Let’s look at a few examples:
If s = “leetcode” and wordDict = [“leet”, “code”], the output should be true, because “leetcode” can be segmented as “leet code”.
If s = “applepenapple” and wordDict = [“apple”, “pen”], the output should be true, because it can be segmented as “apple pen apple”. Notice that you can reuse dictionary words.
If s = “catsandog” and wordDict = [“cats”, “dog”, “sand”, “and”, “cat”], the output should be false. Even though parts of the string match, there’s no way to segment the entire string using the dictionary words.
Brain storming
so the idea is given a string can it be split into words in a dict or not . lets take one eg s = “leetcode” wordDict = [“leet”, “code”] we know for sure that it can be done. How? by putting a | between s[:3] and s[3:] but how will we know that we should put a split there? one thing that we can think of is what if we iterate over the whole string from 1st index and check if the split is valid or and we can store that info in a array in term of True and False so dp[1] = False ( since “L|eetcode” is not a valid since “L”, “eetcode” are not in wordDict) same for dp[2] = False ( since “Le|etcode” is also not in word dict) for dp[3] = True ( since “Leet|code” is part of the word dict) lets see if it works if we have more than 1 break for eg “applepenapple” dp[4] = False (but its wrong since apple is part of the word dict )

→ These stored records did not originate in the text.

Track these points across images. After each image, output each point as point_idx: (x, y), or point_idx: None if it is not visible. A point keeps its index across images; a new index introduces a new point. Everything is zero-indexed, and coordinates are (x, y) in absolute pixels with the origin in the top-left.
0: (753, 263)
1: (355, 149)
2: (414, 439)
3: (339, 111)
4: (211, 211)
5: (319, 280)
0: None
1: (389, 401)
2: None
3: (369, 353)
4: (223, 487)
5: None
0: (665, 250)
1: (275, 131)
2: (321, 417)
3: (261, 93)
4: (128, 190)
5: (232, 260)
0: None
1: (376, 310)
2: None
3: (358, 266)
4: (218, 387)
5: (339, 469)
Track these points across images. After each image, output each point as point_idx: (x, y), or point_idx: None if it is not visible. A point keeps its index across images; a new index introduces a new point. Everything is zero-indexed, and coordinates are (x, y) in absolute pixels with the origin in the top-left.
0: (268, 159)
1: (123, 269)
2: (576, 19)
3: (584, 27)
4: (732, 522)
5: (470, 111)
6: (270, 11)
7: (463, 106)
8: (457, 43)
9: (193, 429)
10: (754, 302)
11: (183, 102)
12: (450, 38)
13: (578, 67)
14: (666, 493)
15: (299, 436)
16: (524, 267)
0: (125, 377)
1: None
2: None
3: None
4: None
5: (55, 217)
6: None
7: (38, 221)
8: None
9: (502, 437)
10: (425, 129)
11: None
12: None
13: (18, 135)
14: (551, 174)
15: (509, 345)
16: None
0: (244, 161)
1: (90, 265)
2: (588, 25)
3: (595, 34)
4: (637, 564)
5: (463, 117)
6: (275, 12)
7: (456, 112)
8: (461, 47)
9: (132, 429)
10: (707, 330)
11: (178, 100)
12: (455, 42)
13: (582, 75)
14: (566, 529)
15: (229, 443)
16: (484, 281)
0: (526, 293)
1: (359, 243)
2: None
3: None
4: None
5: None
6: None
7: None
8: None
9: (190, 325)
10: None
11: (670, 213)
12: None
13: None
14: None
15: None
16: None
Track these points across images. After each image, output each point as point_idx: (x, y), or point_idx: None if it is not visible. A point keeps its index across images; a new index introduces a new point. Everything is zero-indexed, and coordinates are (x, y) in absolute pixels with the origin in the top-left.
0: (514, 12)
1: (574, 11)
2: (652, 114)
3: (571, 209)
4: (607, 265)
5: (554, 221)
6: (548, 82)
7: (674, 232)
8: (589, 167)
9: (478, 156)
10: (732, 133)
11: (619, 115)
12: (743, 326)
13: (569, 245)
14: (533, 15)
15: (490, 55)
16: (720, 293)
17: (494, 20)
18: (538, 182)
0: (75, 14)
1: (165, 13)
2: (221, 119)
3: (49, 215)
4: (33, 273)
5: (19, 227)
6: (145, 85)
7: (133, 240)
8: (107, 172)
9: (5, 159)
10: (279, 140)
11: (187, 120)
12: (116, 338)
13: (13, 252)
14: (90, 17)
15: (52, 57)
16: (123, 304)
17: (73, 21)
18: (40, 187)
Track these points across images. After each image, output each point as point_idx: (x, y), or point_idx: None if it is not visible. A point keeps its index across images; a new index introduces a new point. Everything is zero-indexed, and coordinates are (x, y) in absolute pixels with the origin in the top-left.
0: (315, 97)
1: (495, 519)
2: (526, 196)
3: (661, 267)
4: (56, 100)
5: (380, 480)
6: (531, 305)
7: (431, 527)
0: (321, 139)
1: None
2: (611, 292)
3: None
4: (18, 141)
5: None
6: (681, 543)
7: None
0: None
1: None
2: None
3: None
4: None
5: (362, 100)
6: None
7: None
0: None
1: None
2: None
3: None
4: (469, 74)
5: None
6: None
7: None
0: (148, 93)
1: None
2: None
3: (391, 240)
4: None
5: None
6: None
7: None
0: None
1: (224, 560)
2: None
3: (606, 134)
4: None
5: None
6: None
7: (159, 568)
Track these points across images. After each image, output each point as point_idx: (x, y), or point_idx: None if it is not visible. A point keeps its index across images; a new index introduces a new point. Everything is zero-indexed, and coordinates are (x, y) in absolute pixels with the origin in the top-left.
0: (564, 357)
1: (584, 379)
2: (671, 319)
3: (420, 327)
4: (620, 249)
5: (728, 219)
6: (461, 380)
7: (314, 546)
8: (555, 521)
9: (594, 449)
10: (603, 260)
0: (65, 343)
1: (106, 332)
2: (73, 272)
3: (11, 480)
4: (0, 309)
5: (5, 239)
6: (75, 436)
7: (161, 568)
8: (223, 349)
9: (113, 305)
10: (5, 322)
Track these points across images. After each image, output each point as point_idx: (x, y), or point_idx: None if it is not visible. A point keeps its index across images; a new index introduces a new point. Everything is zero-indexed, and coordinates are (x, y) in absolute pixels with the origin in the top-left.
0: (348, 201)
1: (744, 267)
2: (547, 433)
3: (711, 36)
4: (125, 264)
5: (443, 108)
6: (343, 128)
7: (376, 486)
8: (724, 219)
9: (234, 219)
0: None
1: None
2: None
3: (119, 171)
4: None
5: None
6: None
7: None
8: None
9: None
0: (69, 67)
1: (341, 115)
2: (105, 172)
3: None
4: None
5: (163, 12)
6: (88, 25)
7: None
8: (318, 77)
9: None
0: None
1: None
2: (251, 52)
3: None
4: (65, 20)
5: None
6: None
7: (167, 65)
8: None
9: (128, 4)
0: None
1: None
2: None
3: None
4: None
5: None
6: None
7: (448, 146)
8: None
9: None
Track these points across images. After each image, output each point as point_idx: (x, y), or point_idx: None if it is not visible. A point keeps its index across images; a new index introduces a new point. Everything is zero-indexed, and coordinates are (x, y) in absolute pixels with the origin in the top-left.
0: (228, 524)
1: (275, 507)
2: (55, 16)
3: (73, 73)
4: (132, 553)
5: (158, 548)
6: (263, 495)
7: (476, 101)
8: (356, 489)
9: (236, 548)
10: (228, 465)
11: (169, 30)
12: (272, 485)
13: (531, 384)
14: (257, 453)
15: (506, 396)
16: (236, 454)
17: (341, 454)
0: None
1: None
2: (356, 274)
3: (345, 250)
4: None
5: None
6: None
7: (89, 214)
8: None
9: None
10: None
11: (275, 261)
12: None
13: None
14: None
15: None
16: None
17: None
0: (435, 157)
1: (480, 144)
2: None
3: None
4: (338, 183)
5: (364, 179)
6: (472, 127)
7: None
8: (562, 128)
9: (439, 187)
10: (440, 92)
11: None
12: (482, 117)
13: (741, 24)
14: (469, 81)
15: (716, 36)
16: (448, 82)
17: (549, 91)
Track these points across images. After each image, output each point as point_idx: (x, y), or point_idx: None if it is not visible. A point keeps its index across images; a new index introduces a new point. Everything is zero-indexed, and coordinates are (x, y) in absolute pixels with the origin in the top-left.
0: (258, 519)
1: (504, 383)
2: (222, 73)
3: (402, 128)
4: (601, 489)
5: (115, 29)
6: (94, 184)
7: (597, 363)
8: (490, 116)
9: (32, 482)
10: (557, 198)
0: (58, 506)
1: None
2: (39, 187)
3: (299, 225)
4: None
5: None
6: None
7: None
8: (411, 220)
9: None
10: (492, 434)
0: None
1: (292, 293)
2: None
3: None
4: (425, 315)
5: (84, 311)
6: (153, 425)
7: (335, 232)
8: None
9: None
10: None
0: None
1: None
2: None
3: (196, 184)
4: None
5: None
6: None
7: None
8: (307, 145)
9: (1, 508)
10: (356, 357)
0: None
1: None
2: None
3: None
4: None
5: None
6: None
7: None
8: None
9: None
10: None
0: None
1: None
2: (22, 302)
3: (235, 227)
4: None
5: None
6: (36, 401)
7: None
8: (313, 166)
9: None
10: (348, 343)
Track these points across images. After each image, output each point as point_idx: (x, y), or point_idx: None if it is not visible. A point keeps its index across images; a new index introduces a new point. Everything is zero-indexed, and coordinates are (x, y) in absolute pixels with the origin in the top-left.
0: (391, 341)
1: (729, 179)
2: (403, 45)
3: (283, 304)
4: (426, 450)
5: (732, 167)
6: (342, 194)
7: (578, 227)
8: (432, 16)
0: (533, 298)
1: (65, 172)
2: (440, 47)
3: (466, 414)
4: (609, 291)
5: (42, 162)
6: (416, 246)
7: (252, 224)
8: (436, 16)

we can tweak it a bit so that we make it a prefix check ie string up to s[3] if that can be split and if any word is available in wordDict and check if that prefix and the remaining string both are in wordDict or not
“apple|penapple” dp[4] ? “applepen|apple” dp[7]? dp[4] is not actually exactly splittable since even though apple is in WordDict but penapple is not
but in dp[7] the thing is clear as applepen is splittable and both words are available in word dict as well as apple is also available in wordDict
so we will run loops and tabulate the result loop will give us the prefix string to check for split and the second loop for the split check on that prefix string
the core logic then be we will essentially reuse the old results of the splits done for the prefix string and check use it so that we don’t recalculate it (dynamic programming)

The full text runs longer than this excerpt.